* **WORK ORDER**:
Your answer must be the full listing, word for word, with no images in it.

* **EXTRACTED INFORMATION**:
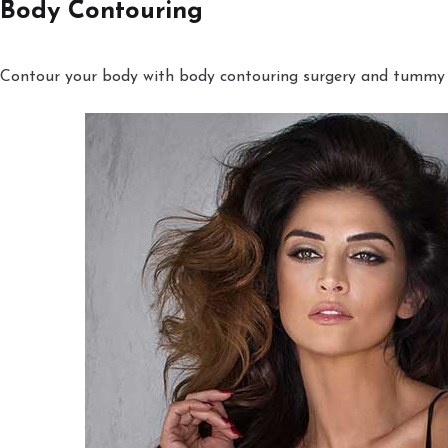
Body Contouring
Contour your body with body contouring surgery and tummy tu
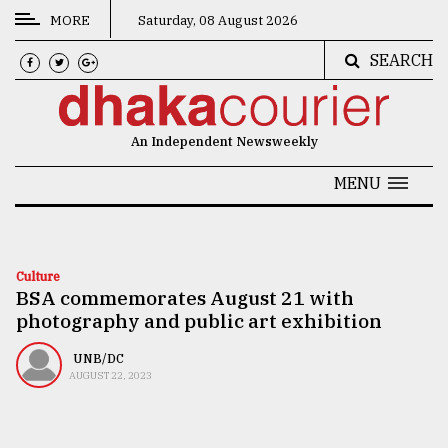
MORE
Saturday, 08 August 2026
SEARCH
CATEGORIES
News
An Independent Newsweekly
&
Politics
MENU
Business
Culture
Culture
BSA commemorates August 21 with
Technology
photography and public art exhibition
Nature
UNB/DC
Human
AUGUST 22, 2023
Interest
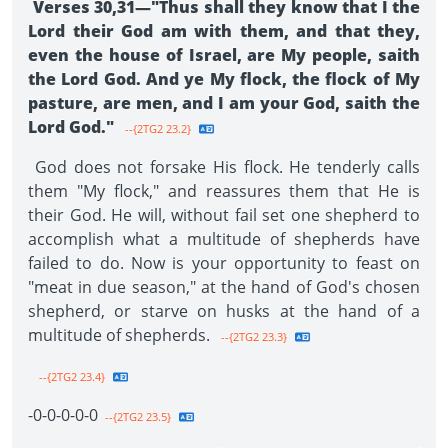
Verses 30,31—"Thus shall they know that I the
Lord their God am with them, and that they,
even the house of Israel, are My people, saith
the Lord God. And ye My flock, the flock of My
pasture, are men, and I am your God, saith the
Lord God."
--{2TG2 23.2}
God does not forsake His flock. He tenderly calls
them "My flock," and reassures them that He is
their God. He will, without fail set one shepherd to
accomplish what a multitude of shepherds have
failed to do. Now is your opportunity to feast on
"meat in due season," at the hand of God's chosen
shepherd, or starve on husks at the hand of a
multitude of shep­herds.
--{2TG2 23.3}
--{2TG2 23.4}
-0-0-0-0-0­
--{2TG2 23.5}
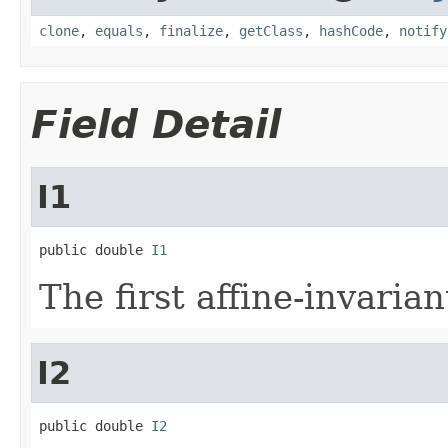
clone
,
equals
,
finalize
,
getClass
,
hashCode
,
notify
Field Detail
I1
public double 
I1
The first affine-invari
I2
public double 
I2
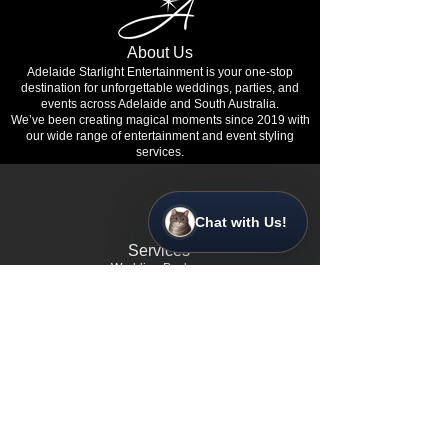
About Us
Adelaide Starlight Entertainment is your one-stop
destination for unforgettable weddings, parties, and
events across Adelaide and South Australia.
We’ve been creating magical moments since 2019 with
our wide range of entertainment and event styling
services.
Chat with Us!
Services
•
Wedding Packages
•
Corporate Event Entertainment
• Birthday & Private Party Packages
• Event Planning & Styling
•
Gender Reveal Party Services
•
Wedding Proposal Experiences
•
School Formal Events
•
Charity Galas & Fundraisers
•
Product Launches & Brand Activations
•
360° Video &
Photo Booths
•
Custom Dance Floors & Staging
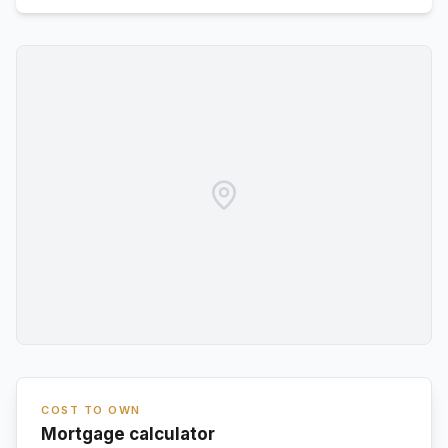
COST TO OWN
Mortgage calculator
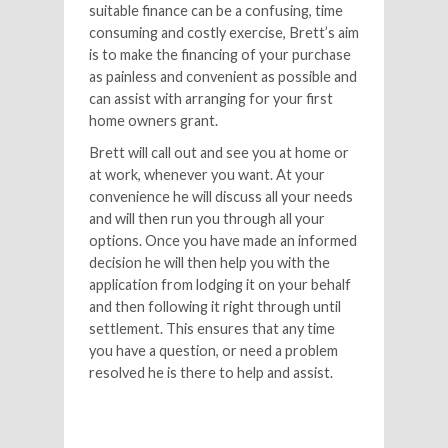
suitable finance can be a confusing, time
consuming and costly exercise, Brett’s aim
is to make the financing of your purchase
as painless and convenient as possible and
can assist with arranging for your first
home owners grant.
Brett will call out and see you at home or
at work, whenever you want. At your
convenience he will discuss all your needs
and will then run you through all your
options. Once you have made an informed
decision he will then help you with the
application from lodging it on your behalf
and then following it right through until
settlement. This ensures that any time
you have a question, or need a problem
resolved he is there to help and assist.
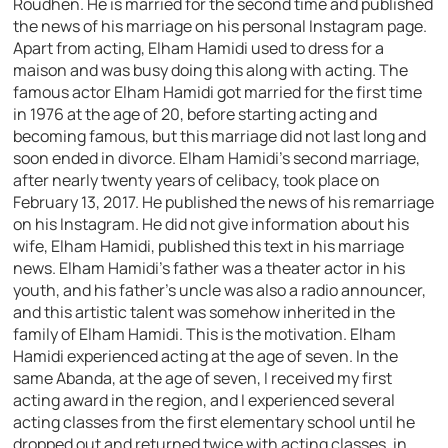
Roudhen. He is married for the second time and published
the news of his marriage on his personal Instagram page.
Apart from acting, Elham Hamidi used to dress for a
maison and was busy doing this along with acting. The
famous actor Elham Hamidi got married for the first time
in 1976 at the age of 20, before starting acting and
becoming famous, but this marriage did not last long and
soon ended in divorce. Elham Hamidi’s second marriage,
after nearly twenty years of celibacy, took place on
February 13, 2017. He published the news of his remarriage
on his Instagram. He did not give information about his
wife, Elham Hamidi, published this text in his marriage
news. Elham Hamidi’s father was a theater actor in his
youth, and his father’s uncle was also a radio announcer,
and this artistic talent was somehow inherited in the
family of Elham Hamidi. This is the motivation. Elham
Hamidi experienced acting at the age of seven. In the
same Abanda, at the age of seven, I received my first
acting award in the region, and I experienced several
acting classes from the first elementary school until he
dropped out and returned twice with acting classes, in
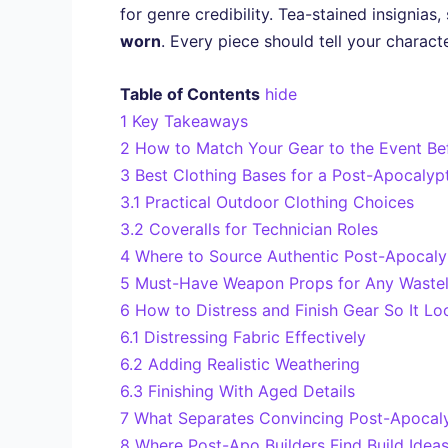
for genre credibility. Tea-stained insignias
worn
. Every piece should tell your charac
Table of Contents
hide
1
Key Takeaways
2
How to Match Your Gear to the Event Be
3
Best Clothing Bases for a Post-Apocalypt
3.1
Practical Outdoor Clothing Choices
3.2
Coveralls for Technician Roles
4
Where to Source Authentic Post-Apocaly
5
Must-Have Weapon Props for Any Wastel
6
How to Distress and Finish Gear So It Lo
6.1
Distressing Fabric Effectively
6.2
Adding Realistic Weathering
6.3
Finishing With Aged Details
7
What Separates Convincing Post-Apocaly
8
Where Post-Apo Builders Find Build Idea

* **WRITTEN SOLUTION**:
Body Contouring
Contour your body with body contouring surgery and tummy tu
MORE
Saturday, 08 August 2026
SEARCH
CATEGORIES
News
An Independent Newsweekly
&
Politics
MENU
Business
Culture
Culture
BSA commemorates August 21 with
Technology
photography and public art exhibition
Nature
UNB/DC
Human
AUGUST 22, 2023
Interest
Verses 30,31—"Thus shall they know that I the
Lord their God am with them, and that they,
even the house of Israel, are My people, saith
the Lord God. And ye My flock, the flock of My
pasture, are men, and I am your God, saith the
Lord God."
--{2TG2 23.2}
God does not forsake His flock. He tenderly calls
them "My flock," and reassures them that He is
their God. He will, without fail set one shepherd to
accomplish what a multitude of shepherds have
failed to do. Now is your opportunity to feast on
"meat in due season," at the hand of God's chosen
shepherd, or starve on husks at the hand of a
multitude of shep­herds.
--{2TG2 23.3}
--{2TG2 23.4}
-0-0-0-0-0­
--{2TG2 23.5}
clone
,
equals
,
finalize
,
getClass
,
hashCode
,
notify
Field Detail
I1
public double 
I1
The first affine-invari
I2
public double 
I2
About Us
Adelaide Starlight Entertainment is your one-stop
destination for unforgettable weddings, parties, and
events across Adelaide and South Australia.
We’ve been creating magical moments since 2019 with
our wide range of entertainment and event styling
services.
Chat with Us!
Services
•
Wedding Packages
•
Corporate Event Entertainment
• Birthday & Private Party Packages
• Event Planning & Styling
•
Gender Reveal Party Services
•
Wedding Proposal Experiences
•
School Formal Events
•
Charity Galas & Fundraisers
•
Product Launches & Brand Activations
•
360° Video &
Photo Booths
•
Custom Dance Floors & Staging
COST TO OWN
Mortgage calculator
suitable finance can be a confusing, time
consuming and costly exercise, Brett’s aim
is to make the financing of your purchase
as painless and convenient as possible and
can assist with arranging for your first
home owners grant.
Brett will call out and see you at home or
at work, whenever you want. At your
convenience he will discuss all your needs
and will then run you through all your
options. Once you have made an informed
decision he will then help you with the
application from lodging it on your behalf
and then following it right through until
settlement. This ensures that any time
you have a question, or need a problem
resolved he is there to help and assist.
Roudhen. He is married for the second time and published
the news of his marriage on his personal Instagram page.
Apart from acting, Elham Hamidi used to dress for a
maison and was busy doing this along with acting. The
famous actor Elham Hamidi got married for the first time
in 1976 at the age of 20, before starting acting and
becoming famous, but this marriage did not last long and
soon ended in divorce. Elham Hamidi’s second marriage,
after nearly twenty years of celibacy, took place on
February 13, 2017. He published the news of his remarriage
on his Instagram. He did not give information about his
wife, Elham Hamidi, published this text in his marriage
news. Elham Hamidi’s father was a theater actor in his
youth, and his father’s uncle was also a radio announcer,
and this artistic talent was somehow inherited in the
family of Elham Hamidi. This is the motivation. Elham
Hamidi experienced acting at the age of seven. In the
same Abanda, at the age of seven, I received my first
acting award in the region, and I experienced several
acting classes from the first elementary school until he
dropped out and returned twice with acting classes, in
for genre credibility. Tea-stained insignias
worn
. Every piece should tell your charac
Table of Contents
hide
1
Key Takeaways
2
How to Match Your Gear to the Event Be
3
Best Clothing Bases for a Post-Apocalypt
3.1
Practical Outdoor Clothing Choices
3.2
Coveralls for Technician Roles
4
Where to Source Authentic Post-Apocaly
5
Must-Have Weapon Props for Any Wastel
6
How to Distress and Finish Gear So It Lo
6.1
Distressing Fabric Effectively
6.2
Adding Realistic Weathering
6.3
Finishing With Aged Details
7
What Separates Convincing Post-Apocaly
8
Where Post-Apo Builders Find Build Idea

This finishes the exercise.